= What you are asked to do =
If a line in the data holds "sequestro", copy that line out in full.
Data to process START
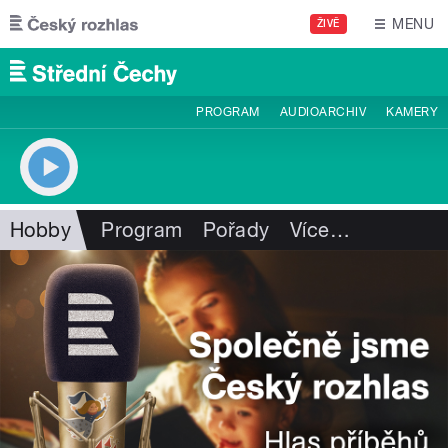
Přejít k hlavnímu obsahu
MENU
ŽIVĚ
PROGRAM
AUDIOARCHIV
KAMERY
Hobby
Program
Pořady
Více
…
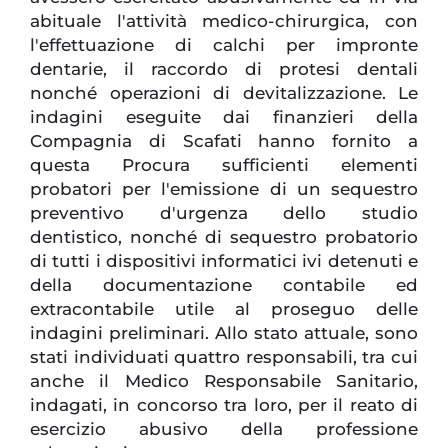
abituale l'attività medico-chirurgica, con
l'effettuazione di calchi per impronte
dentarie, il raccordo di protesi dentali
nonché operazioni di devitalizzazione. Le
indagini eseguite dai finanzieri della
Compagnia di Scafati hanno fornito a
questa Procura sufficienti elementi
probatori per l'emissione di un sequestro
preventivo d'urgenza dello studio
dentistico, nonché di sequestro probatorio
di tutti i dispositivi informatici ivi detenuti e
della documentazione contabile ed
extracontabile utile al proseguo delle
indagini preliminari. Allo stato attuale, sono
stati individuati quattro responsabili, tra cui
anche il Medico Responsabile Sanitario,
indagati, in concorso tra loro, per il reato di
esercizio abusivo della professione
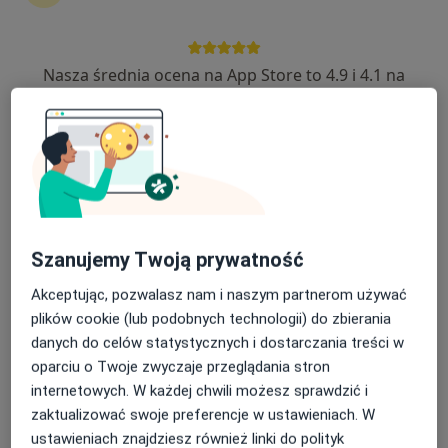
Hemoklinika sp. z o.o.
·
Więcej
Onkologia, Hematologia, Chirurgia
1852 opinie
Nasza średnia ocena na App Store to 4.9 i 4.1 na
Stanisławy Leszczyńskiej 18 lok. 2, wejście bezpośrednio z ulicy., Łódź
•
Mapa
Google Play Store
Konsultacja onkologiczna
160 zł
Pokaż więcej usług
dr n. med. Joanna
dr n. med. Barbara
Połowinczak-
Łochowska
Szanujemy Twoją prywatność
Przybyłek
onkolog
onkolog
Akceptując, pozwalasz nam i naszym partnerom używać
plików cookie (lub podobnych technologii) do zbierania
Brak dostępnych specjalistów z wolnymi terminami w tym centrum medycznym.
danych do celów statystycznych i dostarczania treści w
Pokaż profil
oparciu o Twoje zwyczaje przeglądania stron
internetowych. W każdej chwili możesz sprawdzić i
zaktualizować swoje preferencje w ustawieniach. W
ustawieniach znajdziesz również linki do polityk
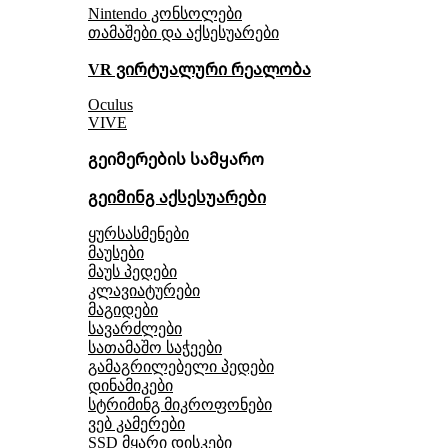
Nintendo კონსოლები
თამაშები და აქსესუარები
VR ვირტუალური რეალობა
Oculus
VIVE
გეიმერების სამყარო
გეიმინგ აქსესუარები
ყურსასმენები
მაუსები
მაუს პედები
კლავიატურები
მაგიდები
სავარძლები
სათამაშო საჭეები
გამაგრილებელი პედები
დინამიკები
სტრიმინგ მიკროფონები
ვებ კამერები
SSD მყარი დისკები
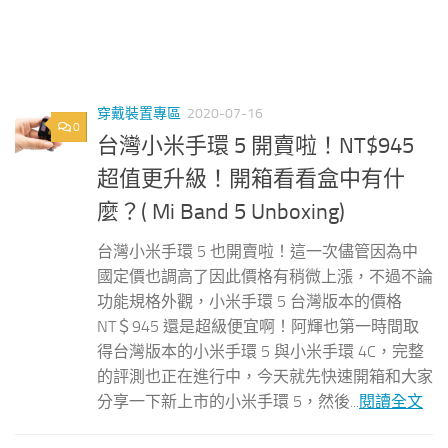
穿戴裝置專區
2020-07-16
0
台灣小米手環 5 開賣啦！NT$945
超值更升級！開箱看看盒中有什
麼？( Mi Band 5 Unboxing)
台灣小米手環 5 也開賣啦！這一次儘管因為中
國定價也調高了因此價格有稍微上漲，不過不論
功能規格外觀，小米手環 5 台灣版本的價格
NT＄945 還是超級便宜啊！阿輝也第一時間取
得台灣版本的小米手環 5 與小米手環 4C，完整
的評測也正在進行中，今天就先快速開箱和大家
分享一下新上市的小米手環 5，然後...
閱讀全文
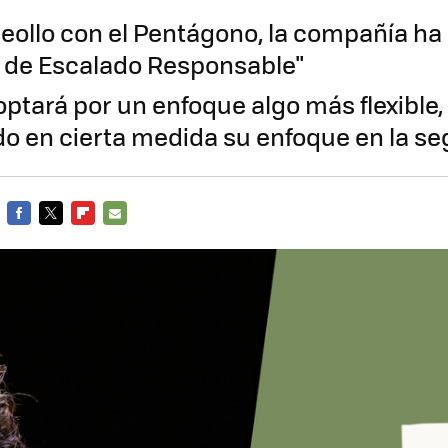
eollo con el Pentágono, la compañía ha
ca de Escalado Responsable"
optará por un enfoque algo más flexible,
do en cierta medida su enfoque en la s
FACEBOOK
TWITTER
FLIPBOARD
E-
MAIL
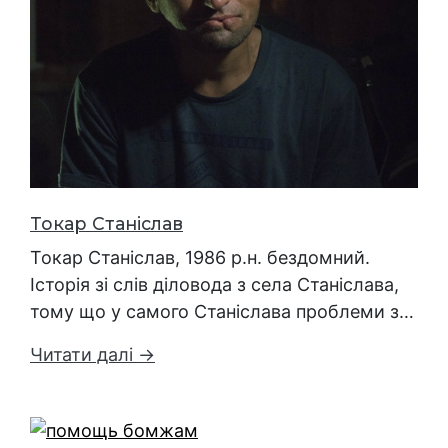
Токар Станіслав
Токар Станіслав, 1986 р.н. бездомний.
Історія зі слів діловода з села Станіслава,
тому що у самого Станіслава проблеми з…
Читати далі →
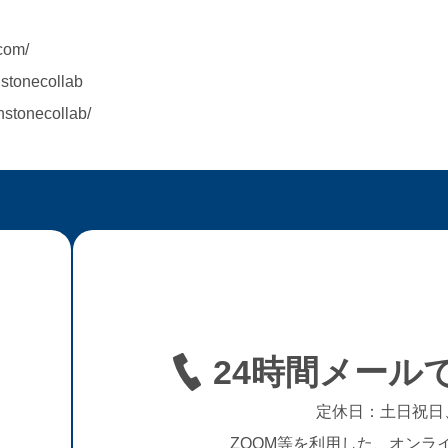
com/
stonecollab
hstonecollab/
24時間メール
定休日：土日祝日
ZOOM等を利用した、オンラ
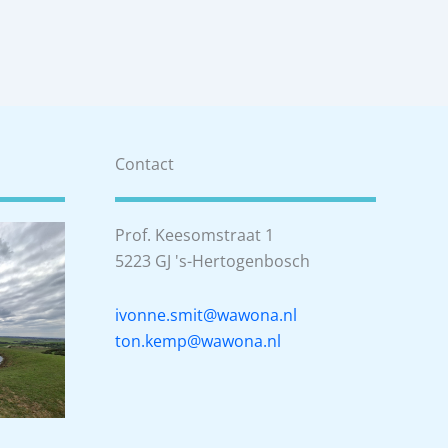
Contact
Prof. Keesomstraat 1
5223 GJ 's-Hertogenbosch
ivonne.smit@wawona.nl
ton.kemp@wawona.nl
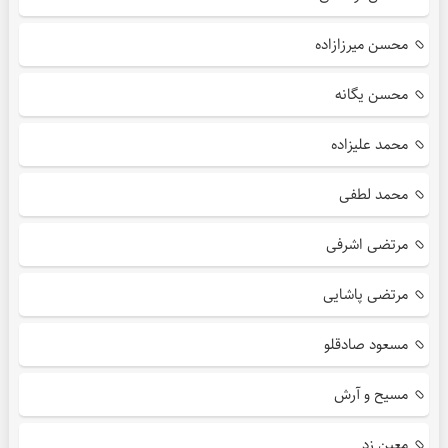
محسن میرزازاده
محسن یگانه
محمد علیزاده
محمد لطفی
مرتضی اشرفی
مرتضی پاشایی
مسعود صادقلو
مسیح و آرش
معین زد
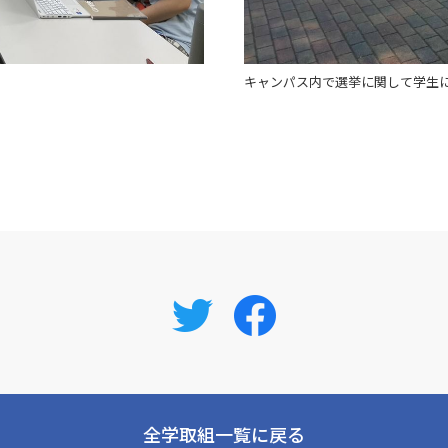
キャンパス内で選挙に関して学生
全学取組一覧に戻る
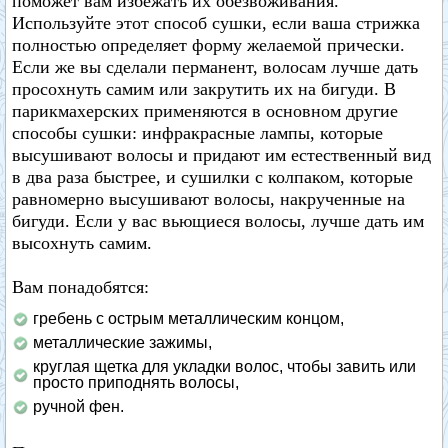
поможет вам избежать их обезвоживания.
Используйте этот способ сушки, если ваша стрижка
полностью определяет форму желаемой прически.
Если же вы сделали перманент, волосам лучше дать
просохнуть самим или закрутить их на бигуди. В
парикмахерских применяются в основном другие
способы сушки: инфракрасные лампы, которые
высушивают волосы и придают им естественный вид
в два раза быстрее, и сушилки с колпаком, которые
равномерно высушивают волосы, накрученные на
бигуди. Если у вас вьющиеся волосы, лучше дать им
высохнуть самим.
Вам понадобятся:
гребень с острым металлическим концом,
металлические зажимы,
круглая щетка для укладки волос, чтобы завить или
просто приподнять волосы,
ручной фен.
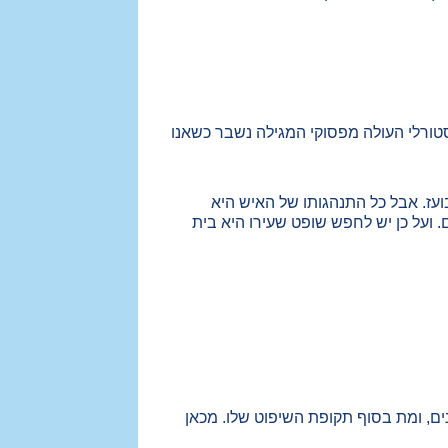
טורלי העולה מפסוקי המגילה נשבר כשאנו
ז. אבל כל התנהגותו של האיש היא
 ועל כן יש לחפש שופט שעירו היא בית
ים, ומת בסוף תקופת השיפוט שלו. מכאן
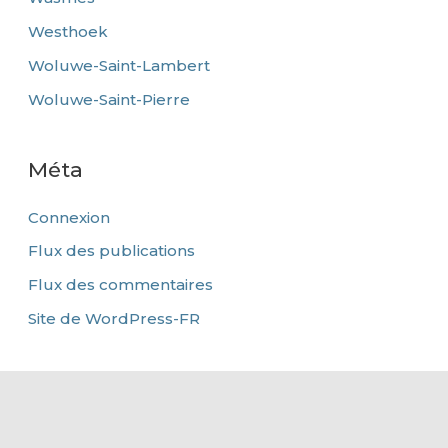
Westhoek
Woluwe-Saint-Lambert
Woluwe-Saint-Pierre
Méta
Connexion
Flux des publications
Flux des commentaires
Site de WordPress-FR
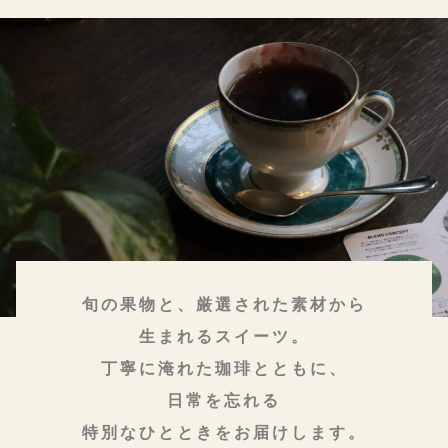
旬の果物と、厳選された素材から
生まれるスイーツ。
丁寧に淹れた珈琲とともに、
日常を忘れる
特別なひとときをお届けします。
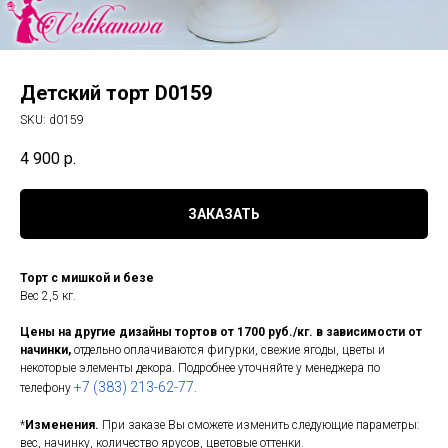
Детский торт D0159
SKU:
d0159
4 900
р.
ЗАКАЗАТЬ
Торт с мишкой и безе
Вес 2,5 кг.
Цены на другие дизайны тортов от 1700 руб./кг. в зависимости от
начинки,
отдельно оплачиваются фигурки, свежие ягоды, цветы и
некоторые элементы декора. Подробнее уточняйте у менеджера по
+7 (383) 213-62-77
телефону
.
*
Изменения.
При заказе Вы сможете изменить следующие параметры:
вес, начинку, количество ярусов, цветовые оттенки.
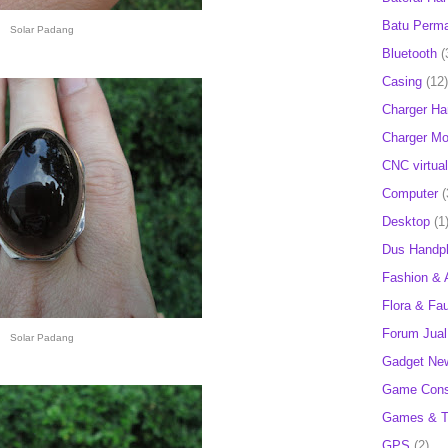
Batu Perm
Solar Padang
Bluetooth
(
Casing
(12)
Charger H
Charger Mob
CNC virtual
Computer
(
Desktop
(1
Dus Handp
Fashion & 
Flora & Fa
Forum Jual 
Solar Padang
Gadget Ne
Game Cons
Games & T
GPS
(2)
Data to process END
= Expected answer =
probatori per l'emissione di un sequestro
dentistico, nonché di sequestro probatorio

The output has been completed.